Se van, mustios, los nietos, de las grandes ciudades en las que los abuelos han cuidado de ellos y compartido mil experiencias, después de montar en autobuses de otros colores y vagones que viajan dando resoplidos, por las entrañas de la tierra, atravesando el centro; tras esperar en andenes con planos de recorridos, cuántas estaciones faltan, contando con los dedos de una mano, que no dan de sí. Visitan museos para todos los gustos, de grandes dinosaurios cuyos esqueletos dejan a la vista enormes costillas, y se llevan la foto de recuerdo como si fueran pescadores con su trofeo, en este caso, sin escamas, sino con huesos gigantescos, anécdotas que recordar y contar cuando se llegue, en su momento, al colegio, cien aventuras de lápiz y papel.

**Extractos de datos:**
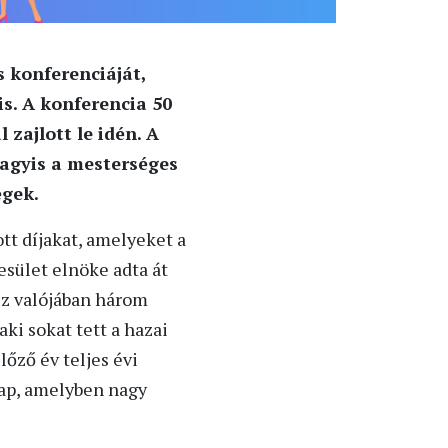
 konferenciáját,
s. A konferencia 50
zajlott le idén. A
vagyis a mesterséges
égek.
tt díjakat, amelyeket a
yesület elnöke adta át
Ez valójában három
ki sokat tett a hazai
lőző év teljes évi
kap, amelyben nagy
...
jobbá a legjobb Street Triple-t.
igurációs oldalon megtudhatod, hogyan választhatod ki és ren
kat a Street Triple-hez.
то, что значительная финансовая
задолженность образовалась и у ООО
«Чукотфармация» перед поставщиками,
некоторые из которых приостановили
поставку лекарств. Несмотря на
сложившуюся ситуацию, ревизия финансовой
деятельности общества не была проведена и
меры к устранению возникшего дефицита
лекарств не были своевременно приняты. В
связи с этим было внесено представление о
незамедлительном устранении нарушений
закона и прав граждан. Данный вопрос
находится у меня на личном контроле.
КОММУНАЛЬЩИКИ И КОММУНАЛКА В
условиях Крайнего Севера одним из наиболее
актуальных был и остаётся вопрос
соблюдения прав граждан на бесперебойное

**Tarea A:** Copia del texto sobre los nietos el fragmento que va desde "Se van, mustios, los" hasta "lápiz y papel.".
**Tarea B:** Prosigue el texto sobre los nietos a partir del punto en que se detiene.

**Respuesta A:**
Se van, mustios, los nietos, de las grandes ciudades en las que los abuelos han cuidado de ellos y compartido mil experiencias, después de montar en autobuses de otros colores y vagones que viajan dando resoplidos, por las entrañas de la tierra, atravesando el centro; tras esperar en andenes con planos de recorridos, cuántas estaciones faltan, contando con los dedos de una mano, que no dan de sí. Visitan museos para todos los gustos, de grandes dinosaurios cuyos esqueletos dejan a la vista enormes costillas, y se llevan la foto de recuerdo como si fueran pescadores con su trofeo, en este caso, sin escamas, sino con huesos gigantescos, anécdotas que recordar y contar cuando se llegue, en su momento, al colegio, cien aventuras de lápiz y papel.

**Respuesta B:**
Se van, los nietos, de los pueblos de sierra puntiaguda y de campo llano en los que han experimentado vivencias que en las ciudades nunca habrían imaginado, donde han cogido higos con olor a higuera, y tomates con rojos aromas, y tiernas lechugas de claro color verde, y nívea leche tibia que transportar en un cubo de la cuadra a la cocina para hervir y hervir sin desbordarse. Y han dado zanahorias a animales de nerviosos hocicos y con suave pelo que desasosiega acariciar, hasta que les va meciendo la costumbre. Y han visto nublarse la vista a los abuelos contemplando el fuego provocado en la colina, un año más, cuánto dolor, y aprendido lo crucial que es cuidar la Naturaleza y la tierra provisora. Así lo cuentan, con rojizos mofletes y grandes ojos a sus padres cuando les van a recoger.
Se van, también, de los lugares de playa y sol, arena y castillos en el aire con espaldas a salvo impregnadas de grandes dosis de bálsamo protector para construir diques inundables, pasadizos refrescados por el agua del mar, flanes arrastrados por las olas, al cobijo de coloridas sombrillas que mitigan la intensidad de los rayos incandescentes. Se van, con el recuerdo de los días recientemente amortizados, con pena y abrazos, deseando que llegue de pronto el día de volver.
Se van los adolescentes, enamorados de una belleza random que no es necesario, por fortuna, que salve a nadie en el agua azul, porque el primer amor, a pesar de los tiempos, sigue siendo platónico, y el lenguaje igual de aleatorio y caprichoso que antaño.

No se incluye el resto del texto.